What should we have done? We should have cleaned out the well, fixed the pump and got the water tested. Even if we couldn’t drink it, we could have watered plants with it. Then we should have repaired and/or replaced the spigots at the barn and pastures. We should have fixed our rain barrel (the spigot is missing), got more barrels and set up a rainwater harvesting system. The University of Missouri Extension has an interesting three page PDF about rainwater harvesting. Lastly, we should have opened that cistern, repaired it if we needed to, and used it to store whatever water we harvested.

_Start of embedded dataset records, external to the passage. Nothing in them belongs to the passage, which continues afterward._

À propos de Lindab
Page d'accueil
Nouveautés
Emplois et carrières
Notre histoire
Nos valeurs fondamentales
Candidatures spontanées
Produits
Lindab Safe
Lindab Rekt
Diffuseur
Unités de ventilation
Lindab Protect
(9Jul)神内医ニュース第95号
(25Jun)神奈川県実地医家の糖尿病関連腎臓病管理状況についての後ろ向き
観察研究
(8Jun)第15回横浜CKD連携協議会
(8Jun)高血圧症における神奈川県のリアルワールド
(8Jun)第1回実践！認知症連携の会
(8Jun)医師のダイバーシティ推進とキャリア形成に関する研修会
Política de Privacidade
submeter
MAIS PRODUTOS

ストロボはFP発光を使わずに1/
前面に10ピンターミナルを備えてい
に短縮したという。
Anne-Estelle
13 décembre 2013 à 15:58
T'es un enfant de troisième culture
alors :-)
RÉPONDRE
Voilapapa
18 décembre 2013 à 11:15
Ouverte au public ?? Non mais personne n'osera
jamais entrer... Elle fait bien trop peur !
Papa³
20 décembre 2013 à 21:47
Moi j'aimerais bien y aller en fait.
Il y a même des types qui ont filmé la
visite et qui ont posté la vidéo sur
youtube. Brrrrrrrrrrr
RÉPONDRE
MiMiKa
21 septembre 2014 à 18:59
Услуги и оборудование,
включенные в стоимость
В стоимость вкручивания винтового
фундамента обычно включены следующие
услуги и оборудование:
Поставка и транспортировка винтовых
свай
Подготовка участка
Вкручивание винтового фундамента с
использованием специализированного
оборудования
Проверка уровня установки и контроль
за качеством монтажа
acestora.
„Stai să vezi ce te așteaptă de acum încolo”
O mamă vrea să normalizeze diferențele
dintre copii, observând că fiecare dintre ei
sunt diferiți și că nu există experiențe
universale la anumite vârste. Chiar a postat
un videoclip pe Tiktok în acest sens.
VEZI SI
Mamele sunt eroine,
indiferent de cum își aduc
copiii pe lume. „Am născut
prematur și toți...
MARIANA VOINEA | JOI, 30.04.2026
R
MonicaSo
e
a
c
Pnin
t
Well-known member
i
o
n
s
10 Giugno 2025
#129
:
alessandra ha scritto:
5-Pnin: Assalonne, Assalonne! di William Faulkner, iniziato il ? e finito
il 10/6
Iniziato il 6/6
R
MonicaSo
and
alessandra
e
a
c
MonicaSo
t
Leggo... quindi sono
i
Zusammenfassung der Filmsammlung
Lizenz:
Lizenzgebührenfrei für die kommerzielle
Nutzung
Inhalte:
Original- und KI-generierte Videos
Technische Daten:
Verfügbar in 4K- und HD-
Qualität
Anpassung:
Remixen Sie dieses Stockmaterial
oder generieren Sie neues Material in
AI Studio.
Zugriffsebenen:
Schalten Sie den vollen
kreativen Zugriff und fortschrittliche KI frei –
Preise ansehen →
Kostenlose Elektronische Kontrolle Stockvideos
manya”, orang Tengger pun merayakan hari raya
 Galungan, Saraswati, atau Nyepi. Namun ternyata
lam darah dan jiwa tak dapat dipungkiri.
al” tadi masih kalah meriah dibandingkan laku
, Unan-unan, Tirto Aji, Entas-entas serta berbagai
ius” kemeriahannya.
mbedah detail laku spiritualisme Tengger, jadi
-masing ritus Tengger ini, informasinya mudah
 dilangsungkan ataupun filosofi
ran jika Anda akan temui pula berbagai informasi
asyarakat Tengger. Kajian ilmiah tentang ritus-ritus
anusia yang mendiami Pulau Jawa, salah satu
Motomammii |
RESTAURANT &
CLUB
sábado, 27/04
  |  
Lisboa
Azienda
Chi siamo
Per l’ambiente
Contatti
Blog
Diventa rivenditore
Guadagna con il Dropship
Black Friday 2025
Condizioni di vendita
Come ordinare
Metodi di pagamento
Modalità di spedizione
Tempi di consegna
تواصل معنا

A couple weeks ago, I was talking to a neighbor who has lived in his house for about 30 years. This year, for the first time, he opened his cistern and pumped out what he thinks is 30 year old water, to water his garden. He doesn’t ever remember it being this dry, but he did have a backup plan, didn’t he?

As they say, hindsight is 20/20. The good thing is that we can still do those things, some of them will just take a little more work than they would have four years ago. Guess what just got moved up on the priority list after fixing the chicken coops? We’ll keep you posted on how it’s going.